Text segment ->
[Start of section]
What do you call someone who speaks three languages? Trilingual.
What do you call someone who speaks two languages? Bilingual.
What do you call someone who speaks one language? American.

True story. We Americans just don’t have the same appreciation or motivation for learning a new language. It they don’t speak English, why bother going? And who doesn’t speak English these days anyway? I attempted to learn Spanish for a hot minute in high school and college, and after memorizing lists of verb conjugations, I couldn’t even introduce myself. All that to say, I was not set up to thrive in learning a new language now in my thirties.

The country we live in now has one of the highest percentages of trilingual speakers in the world. Almost every island has it’s “island language”, and then in the 1940’s the country received a “national language”, which now almost 200 million people speak. On top of that, many people have also learned English for work. Or another island’s language. I think the majority of my friends here speak three or four languages. And here comes the American with their almighty English. Ironically, the language is probably one of the easiest in Asia for English-native speakers to learn. It’s our same alphabet, with a few pronunciations. It’s really phonetic. So we can read it and sound it, even if we don’t know the meaning yet!

We’ve learned through several different styles, from formal class to a tutor to chatting with friends at the market to actually teaching English using the new language. All of these styles have enhanced our language learning. We are learning the slang and the formal. We are learning to speak and to listen. And after almost months of living here, we can be pretty conversational.

It’s really wild to be able to have a conversation in an entirely different language than the one you grew up speaking. Recently, we had our neighbors over to swim, and for 2 hours, we didn’t speak any English with them and there was hardly a lull in conversation. It was amazing.

I find that I can talk a lot about a few things. I can talk about America, when we came here, where we volunteer, what foods I like here, what the weather is like back home, my family, a hobby or two, and what I did today. But any conversation about emotions, feelings, dreams, or desires…yeah, I can’t do that yet. I can tell you how to get to the mall, but I can’t tell you what my biggest fear in life is.

Language learning is a process, and it’s one that takes great humility. Without humility, I don’t know how anyone can learn a language. Daily, I have to be willing to be laughed at or corrected when I speak. I can’t be afraid to speak or I’ll never actually use what I read in the book. I have to try and be willing to fail. Or I’ll never succeed. Thankfully, the people here so encouraging. Whenever I try to use my language skills, no matter how limited, they are so quick to compliment. I would go into a store and use 3 words, and the cashier would look shocked and tell me I’m smart. Sometimes, I feel like they are being patronizing, but then I realize I don’t care because I need the encouragement to keep going. So keep telling me I’m smart and my language is awesome, I’ll pretend like I believe you and keep on learning.
[End of section]
Required action 1 -> Update the language-learning post by rewriting the stretch from "The country we" through "the meaning yet!", with "national language" changed to "official language".
Required action 2 ->
Answer these questions about the language-learning post:
(a) About how many people now speak the national language?
(b) For how long did the conversation with the neighbors go on without any English?
(c) How many words did the writer use in the store before the cashier gave the compliment?
Rely only on the text above for your answers.

(Stored data)
[Start of section]
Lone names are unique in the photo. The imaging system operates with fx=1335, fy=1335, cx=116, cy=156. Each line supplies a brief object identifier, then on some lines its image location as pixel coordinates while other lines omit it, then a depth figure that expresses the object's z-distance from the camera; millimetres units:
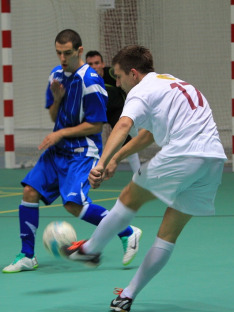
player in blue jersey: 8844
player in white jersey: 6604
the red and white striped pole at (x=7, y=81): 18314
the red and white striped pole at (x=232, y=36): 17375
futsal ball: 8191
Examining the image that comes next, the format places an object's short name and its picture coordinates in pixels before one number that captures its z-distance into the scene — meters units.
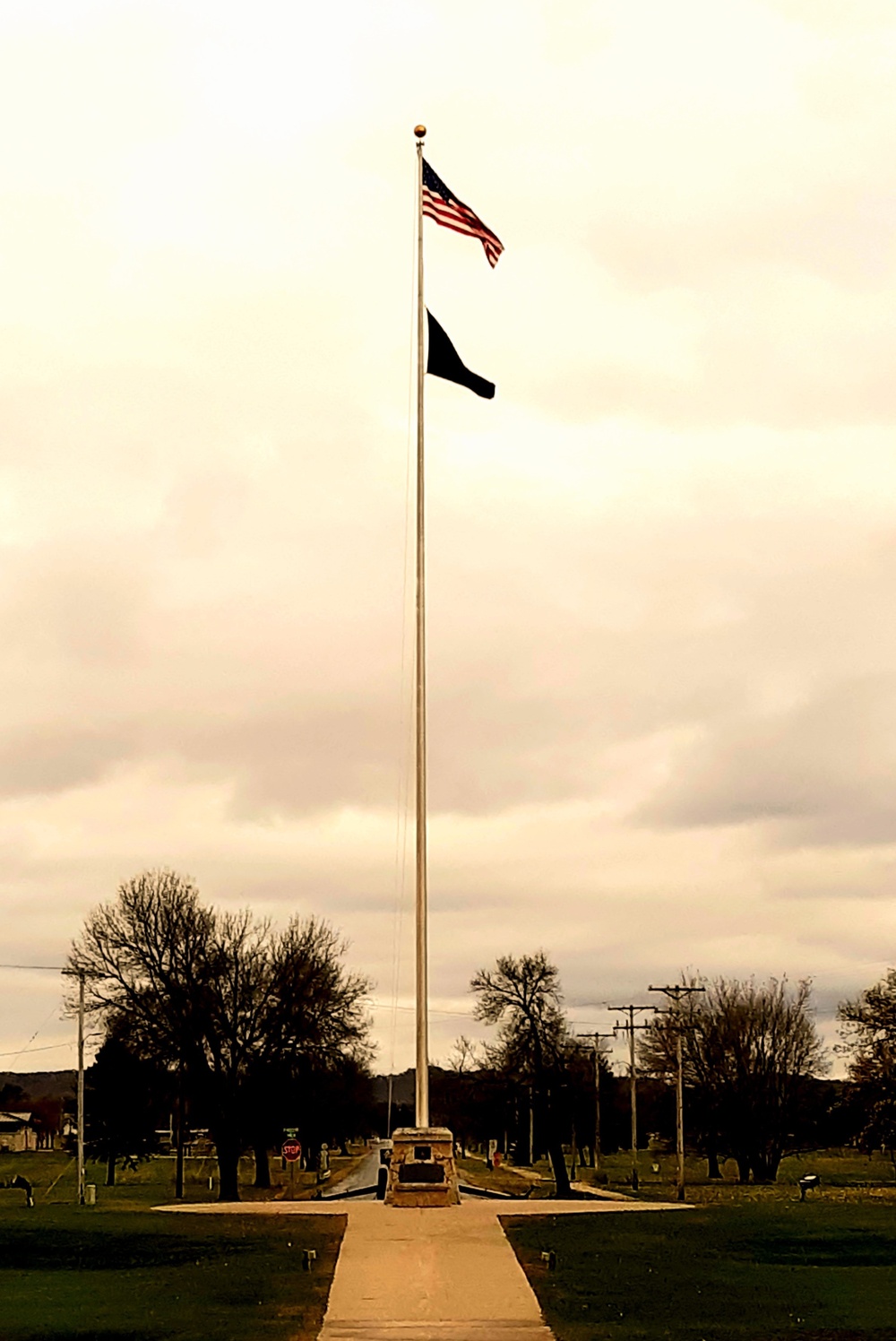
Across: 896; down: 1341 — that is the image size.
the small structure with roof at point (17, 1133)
[End of section]
[Start of section]
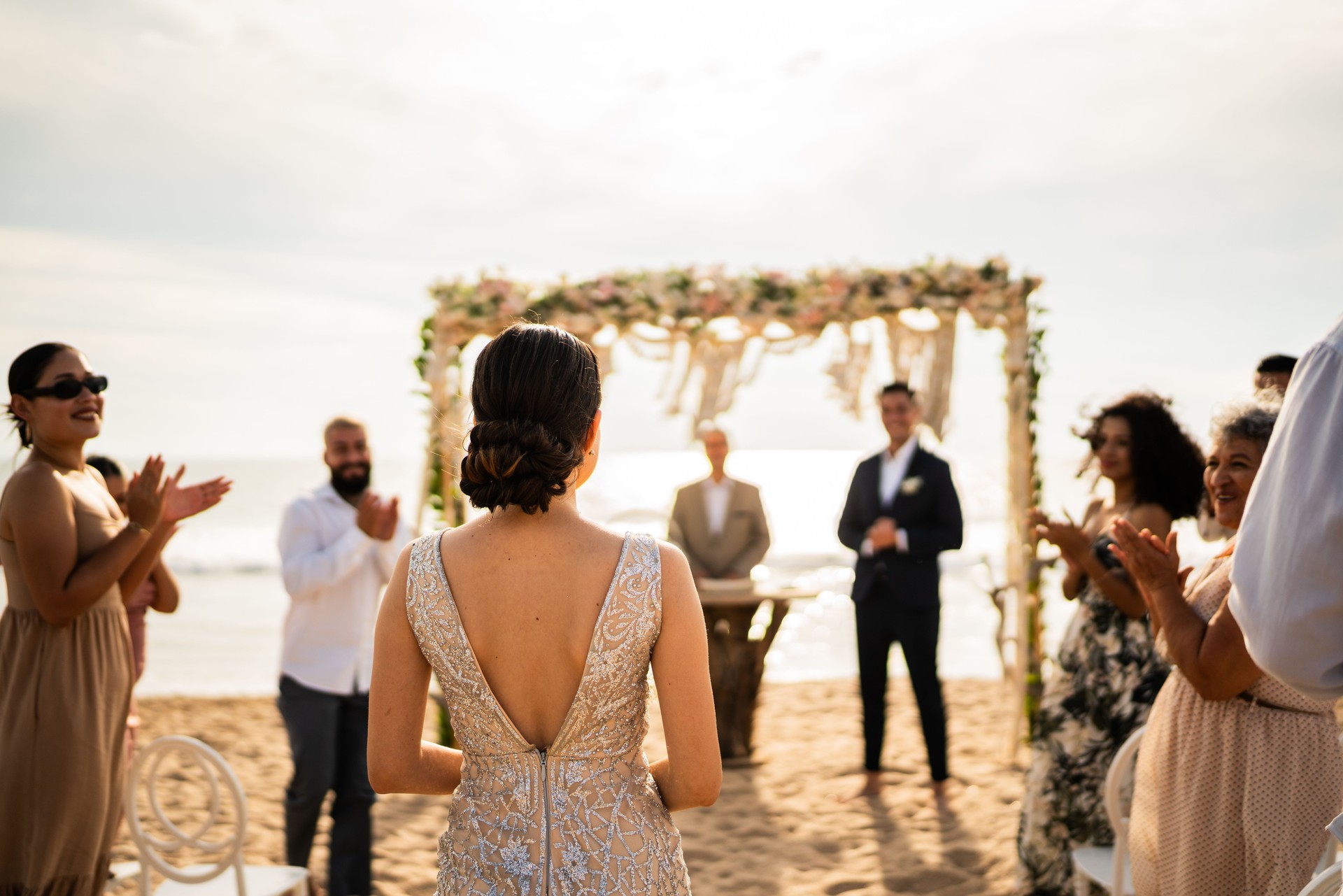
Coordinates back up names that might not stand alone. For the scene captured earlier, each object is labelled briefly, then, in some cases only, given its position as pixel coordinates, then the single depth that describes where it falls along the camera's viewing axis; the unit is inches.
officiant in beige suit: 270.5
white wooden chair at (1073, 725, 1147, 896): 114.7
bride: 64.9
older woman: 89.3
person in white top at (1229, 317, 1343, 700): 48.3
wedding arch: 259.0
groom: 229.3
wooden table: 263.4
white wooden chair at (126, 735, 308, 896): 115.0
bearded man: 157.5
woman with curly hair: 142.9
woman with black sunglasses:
[End of section]
[Start of section]
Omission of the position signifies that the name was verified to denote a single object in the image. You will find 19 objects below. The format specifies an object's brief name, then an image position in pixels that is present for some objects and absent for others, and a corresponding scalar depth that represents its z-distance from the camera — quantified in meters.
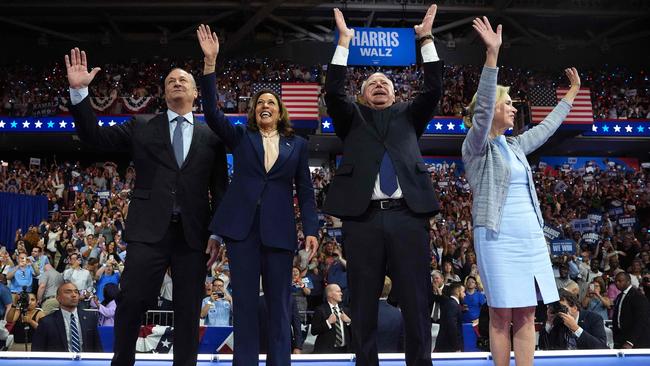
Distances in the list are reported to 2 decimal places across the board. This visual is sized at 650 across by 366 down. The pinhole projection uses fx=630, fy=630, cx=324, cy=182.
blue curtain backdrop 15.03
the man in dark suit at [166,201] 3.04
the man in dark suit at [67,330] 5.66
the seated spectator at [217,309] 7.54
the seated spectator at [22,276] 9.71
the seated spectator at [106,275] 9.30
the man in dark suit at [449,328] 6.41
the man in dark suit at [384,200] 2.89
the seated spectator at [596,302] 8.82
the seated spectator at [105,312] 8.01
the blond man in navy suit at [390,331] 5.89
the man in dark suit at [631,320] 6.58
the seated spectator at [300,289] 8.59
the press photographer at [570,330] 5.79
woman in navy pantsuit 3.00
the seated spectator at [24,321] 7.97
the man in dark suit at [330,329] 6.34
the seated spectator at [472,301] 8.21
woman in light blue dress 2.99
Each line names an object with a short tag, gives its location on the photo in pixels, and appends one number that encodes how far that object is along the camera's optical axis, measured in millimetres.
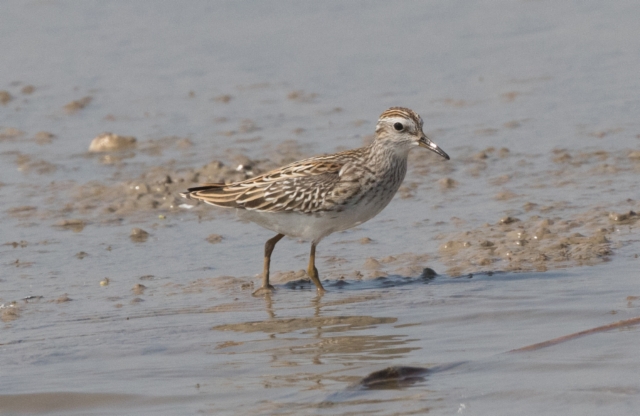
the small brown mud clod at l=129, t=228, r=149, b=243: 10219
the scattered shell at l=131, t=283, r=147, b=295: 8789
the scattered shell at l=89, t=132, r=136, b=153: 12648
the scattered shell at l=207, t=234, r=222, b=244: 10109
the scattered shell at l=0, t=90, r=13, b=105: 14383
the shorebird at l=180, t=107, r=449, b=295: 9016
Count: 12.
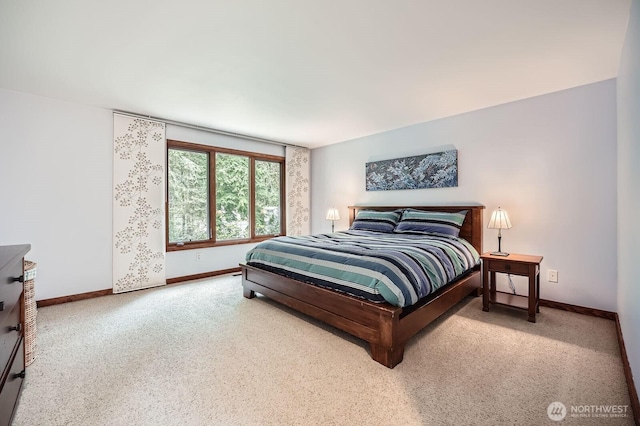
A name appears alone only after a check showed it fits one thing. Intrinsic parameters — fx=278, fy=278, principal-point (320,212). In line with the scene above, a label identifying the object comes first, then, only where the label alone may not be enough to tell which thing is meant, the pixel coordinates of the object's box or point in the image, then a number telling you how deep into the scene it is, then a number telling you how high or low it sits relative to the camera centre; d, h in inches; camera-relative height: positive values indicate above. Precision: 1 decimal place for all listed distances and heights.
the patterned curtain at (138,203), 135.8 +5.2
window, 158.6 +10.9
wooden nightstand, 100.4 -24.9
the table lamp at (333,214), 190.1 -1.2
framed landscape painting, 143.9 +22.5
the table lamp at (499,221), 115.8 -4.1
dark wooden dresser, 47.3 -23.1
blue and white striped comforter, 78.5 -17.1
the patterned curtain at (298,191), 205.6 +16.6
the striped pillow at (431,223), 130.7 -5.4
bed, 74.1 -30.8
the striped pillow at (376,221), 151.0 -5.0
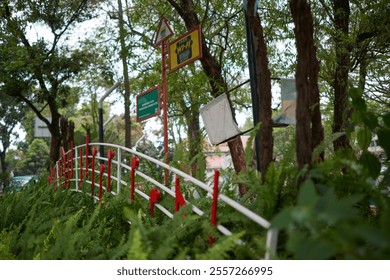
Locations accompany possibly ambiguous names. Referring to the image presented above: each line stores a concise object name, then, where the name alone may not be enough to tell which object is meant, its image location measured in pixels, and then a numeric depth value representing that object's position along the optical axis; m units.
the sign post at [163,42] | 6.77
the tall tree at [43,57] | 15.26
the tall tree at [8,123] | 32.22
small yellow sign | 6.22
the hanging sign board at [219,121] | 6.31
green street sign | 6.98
[End of section]
Your solution 1 ->
The country we live in now has one of the highest percentages of trilingual speakers in the world. Almost every island has it’s “island language”, and then in the 1940’s the country received a “official language”, which now almost 200 million people speak. On top of that, many people have also learned English for work. Or another island’s language. I think the majority of my friends here speak three or four languages. And here comes the American with their almighty English. Ironically, the language is probably one of the easiest in Asia for English-native speakers to learn. It’s our same alphabet, with a few pronunciations. It’s really phonetic. So we can read it and sound it, even if we don’t know the meaning yet!

Your solution 2 ->
(a) Almost 200 million people.
(b) For 2 hours.
(c) 3 words.